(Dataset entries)

■ ■ ■ ■

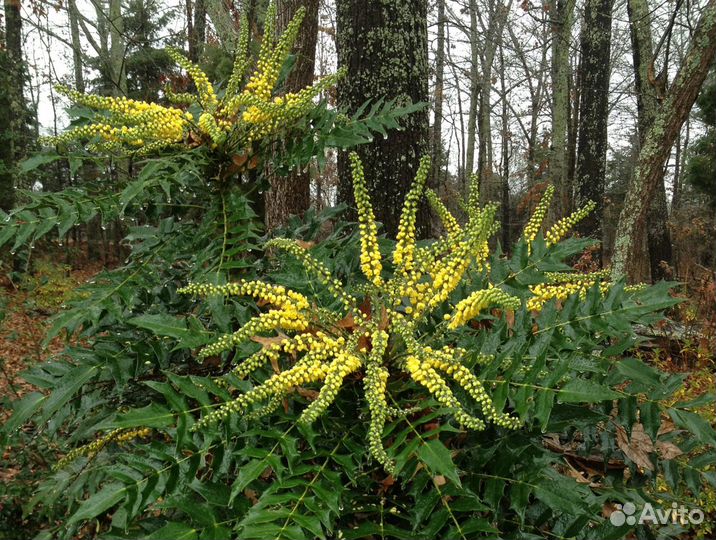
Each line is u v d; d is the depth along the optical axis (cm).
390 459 77
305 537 70
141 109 109
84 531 132
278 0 251
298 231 129
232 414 85
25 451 141
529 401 81
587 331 94
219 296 98
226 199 113
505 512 92
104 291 100
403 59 181
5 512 136
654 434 91
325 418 88
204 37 452
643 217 304
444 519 79
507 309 96
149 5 587
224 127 112
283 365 96
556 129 758
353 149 183
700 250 710
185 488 86
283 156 115
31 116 682
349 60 185
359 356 89
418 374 82
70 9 405
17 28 571
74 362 104
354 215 183
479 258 111
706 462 109
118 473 81
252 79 117
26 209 99
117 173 128
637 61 542
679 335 264
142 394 117
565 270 103
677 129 293
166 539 75
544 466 84
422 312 94
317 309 94
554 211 759
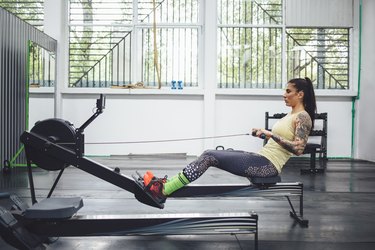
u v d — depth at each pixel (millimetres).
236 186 2584
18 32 5324
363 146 7211
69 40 7477
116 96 7352
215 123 7398
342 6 7410
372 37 6914
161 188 2221
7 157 5078
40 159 2289
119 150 7359
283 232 2559
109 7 7465
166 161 6527
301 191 2695
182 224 1997
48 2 7125
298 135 2414
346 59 7520
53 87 7117
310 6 7422
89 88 7254
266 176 2449
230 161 2391
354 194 3893
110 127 7355
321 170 5453
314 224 2758
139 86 7277
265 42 7508
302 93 2537
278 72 7527
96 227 1979
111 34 7488
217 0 7430
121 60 7523
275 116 6922
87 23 7453
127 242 2330
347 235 2498
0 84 4793
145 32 7535
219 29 7496
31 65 6887
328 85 7547
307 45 7504
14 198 2229
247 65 7523
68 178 4660
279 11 7469
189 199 3576
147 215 2027
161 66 7562
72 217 1993
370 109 6945
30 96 7008
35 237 1964
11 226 1857
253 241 2365
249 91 7301
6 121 5004
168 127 7395
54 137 2225
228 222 2004
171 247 2244
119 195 3691
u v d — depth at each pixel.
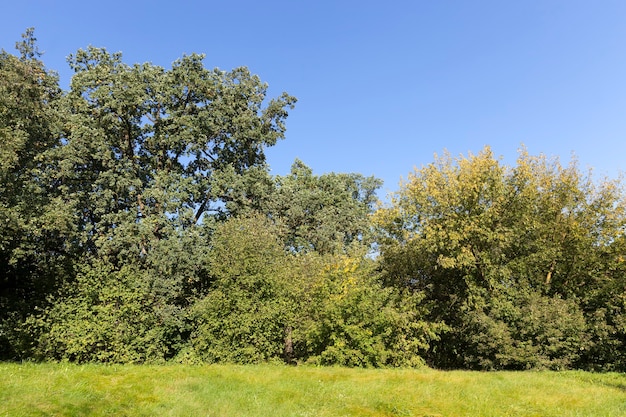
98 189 20.83
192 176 23.41
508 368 17.36
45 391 8.72
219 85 23.70
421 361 18.20
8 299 19.23
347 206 32.59
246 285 18.19
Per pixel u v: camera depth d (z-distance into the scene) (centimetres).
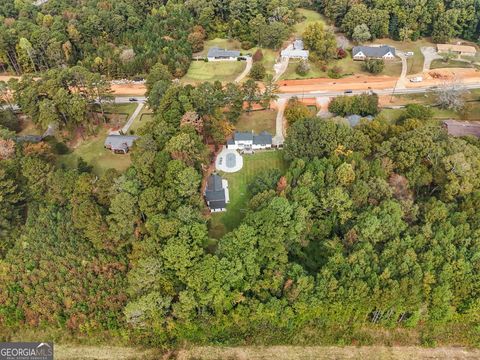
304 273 7838
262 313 7544
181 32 16862
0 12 17838
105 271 8594
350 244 8162
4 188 9119
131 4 18038
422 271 7650
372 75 15150
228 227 9425
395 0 16950
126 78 15412
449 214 8500
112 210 8362
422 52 16500
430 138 9269
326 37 16125
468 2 16512
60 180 9306
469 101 13512
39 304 8350
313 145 9925
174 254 7575
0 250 9244
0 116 12331
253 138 11394
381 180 8750
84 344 8162
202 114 10975
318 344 7912
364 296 7406
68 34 16112
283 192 8744
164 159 9044
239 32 17338
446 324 8031
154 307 7594
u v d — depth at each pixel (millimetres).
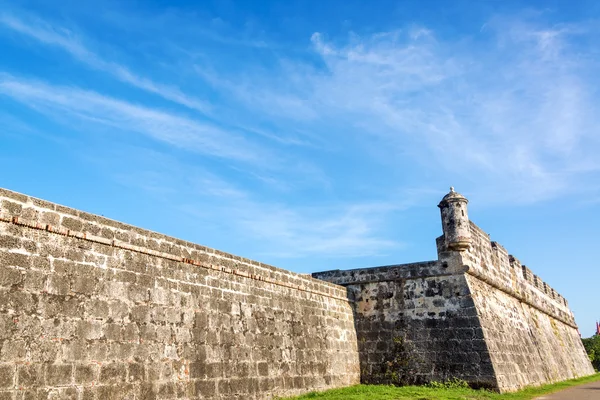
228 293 14609
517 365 22344
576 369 37469
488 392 18141
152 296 12062
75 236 10602
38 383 9188
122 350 10945
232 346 14148
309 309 18531
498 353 20312
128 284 11516
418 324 20641
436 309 20531
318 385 17625
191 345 12797
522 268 30781
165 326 12195
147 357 11500
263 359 15258
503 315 23641
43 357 9391
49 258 9992
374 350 21031
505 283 25703
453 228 20797
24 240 9648
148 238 12344
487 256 23766
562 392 21672
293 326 17234
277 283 17016
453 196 21266
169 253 12852
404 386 19062
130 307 11414
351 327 21297
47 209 10188
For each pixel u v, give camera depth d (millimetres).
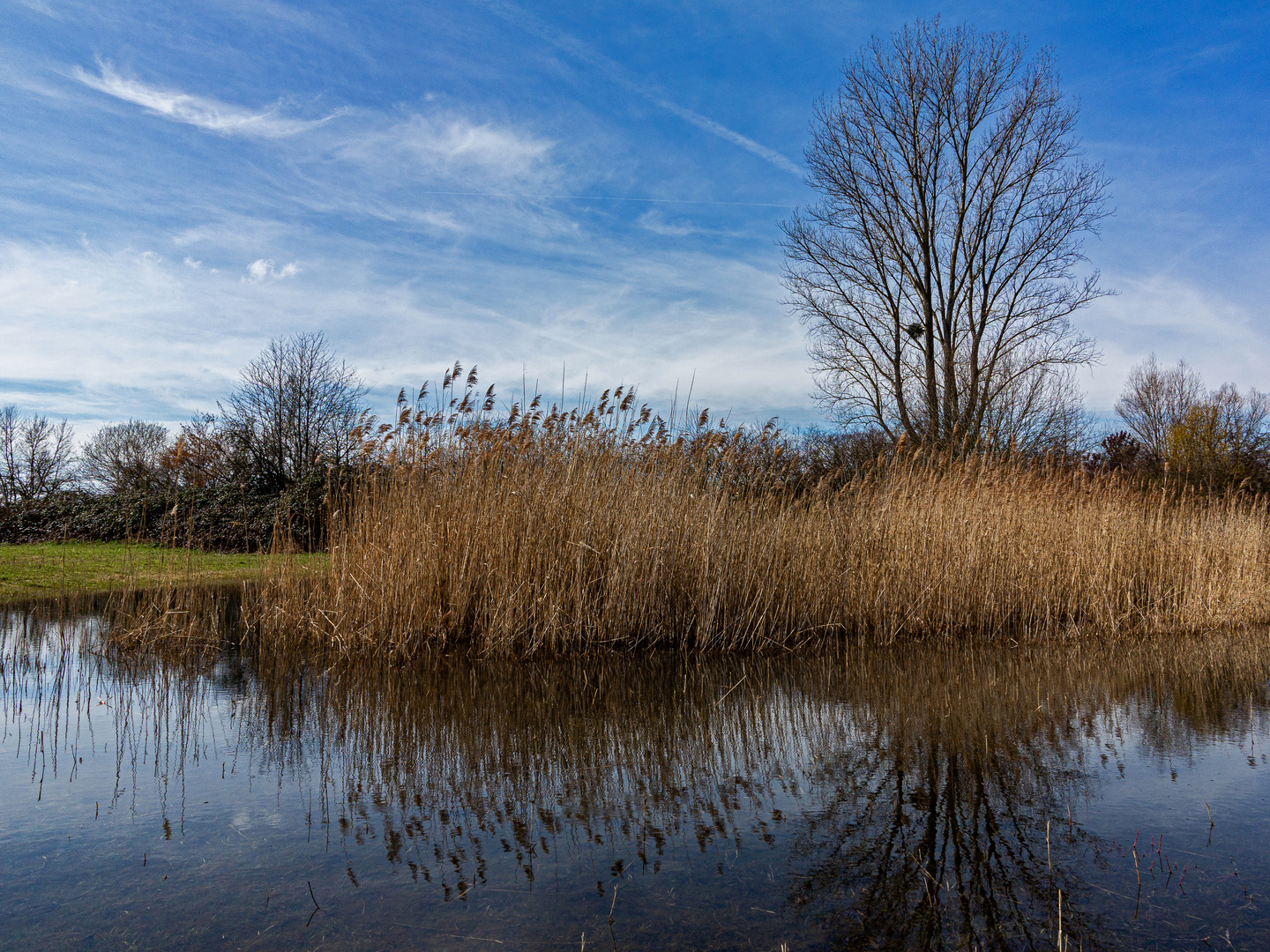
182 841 3016
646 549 7438
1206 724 4863
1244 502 12797
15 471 35562
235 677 5957
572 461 7609
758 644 7535
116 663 6395
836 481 10562
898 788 3721
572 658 6867
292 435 26547
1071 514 9945
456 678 6070
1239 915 2508
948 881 2764
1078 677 6316
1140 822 3311
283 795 3539
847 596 8367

■ ■ ■ ■

In your copy, reproduce the data above exactly and skip every picture.

Solution for this problem =
Each line is u v d; d is the depth along the optical axis (cm).
390 459 77
305 537 70
141 109 109
84 531 132
278 0 251
298 231 129
232 414 85
25 451 141
529 401 81
587 331 94
219 296 98
226 199 113
505 512 92
104 291 100
403 59 181
5 512 136
654 434 91
325 418 88
204 37 452
643 217 304
444 519 79
507 309 96
149 5 587
224 127 112
283 365 96
556 129 758
353 149 183
700 250 710
185 488 86
283 156 115
31 116 682
349 60 185
359 356 89
418 374 82
70 9 405
17 28 571
74 362 104
354 215 183
479 258 111
706 462 109
118 473 81
252 79 117
26 209 99
117 173 128
637 61 542
679 335 264
142 394 117
565 270 103
677 129 293
166 539 75
544 466 84
422 312 94
317 309 94
554 211 759
u v d — depth at each pixel (millimetres).
236 186 2584
18 32 5324
363 146 7211
69 40 7477
116 96 7352
215 123 7398
342 6 7410
372 37 6914
161 188 2221
7 157 5078
40 159 2289
119 150 7359
283 232 2559
109 7 7465
166 161 6527
301 191 2695
182 224 1997
48 2 7125
298 135 2414
346 59 7520
53 87 7117
310 6 7422
89 88 7254
266 176 2449
230 161 2391
354 194 3893
110 127 7355
321 170 5453
314 224 2758
139 86 7277
265 42 7508
302 93 2537
278 72 7527
96 227 1979
111 34 7488
217 0 7430
121 60 7523
275 116 6922
87 23 7453
127 242 2330
347 235 2498
0 84 4793
145 32 7535
219 29 7496
31 65 6887
328 85 7547
307 45 7504
14 198 2229
247 65 7523
68 178 4660
279 11 7469
189 199 3576
147 215 2027
161 66 7562
72 217 1993
370 109 6945
30 96 7008
35 237 1964
11 226 1857
253 241 2365
249 91 7301
6 121 5004
168 127 7395
54 137 2225
228 222 2004
171 247 2244
119 195 3691
u v d — depth at each pixel.
98 189 20.83
192 176 23.41
508 368 17.36
45 391 8.72
219 85 23.70
421 361 18.20
8 299 19.23
347 206 32.59
246 285 18.19
Per pixel u v: camera depth d (z-distance into the scene) (centimetres).
304 273 7838
262 313 7544
181 32 16862
0 12 17838
105 271 8594
350 244 8162
4 188 9119
131 4 18038
422 271 7650
372 75 15150
228 227 9425
395 0 16950
126 78 15412
449 214 8500
112 210 8362
422 52 16500
430 138 9269
326 37 16125
468 2 16512
60 180 9306
469 101 13512
39 304 8350
313 145 9925
174 254 7575
0 250 9244
0 116 12331
253 138 11394
381 180 8750
84 344 8162
202 114 10975
318 344 7912
364 296 7406
68 34 16112
283 192 8744
164 159 9044
239 32 17338
446 324 8031
154 307 7594
u v d — depth at each pixel (millimetres).
228 293 14609
517 365 22344
576 369 37469
488 392 18141
152 296 12062
75 236 10602
38 383 9188
122 350 10945
232 346 14148
309 309 18531
498 353 20312
128 284 11516
418 324 20641
436 309 20531
318 385 17625
191 345 12797
522 268 30781
165 326 12195
147 357 11500
263 359 15258
503 315 23641
43 357 9391
49 258 9992
374 350 21031
505 283 25703
453 228 20797
24 240 9648
148 238 12344
487 256 23766
562 392 21672
293 326 17234
277 283 17016
453 196 21266
169 253 12852
404 386 19062
130 307 11414
351 327 21297
47 209 10188
For each pixel u v, give camera depth d (millimetres).
182 841 3016
646 549 7438
1206 724 4863
1244 502 12797
15 471 35562
235 677 5957
572 461 7609
758 644 7535
116 663 6395
836 481 10562
898 788 3721
572 658 6867
292 435 26547
1071 514 9945
456 678 6070
1239 915 2508
948 881 2764
1078 677 6316
1140 822 3311
283 795 3539
847 596 8367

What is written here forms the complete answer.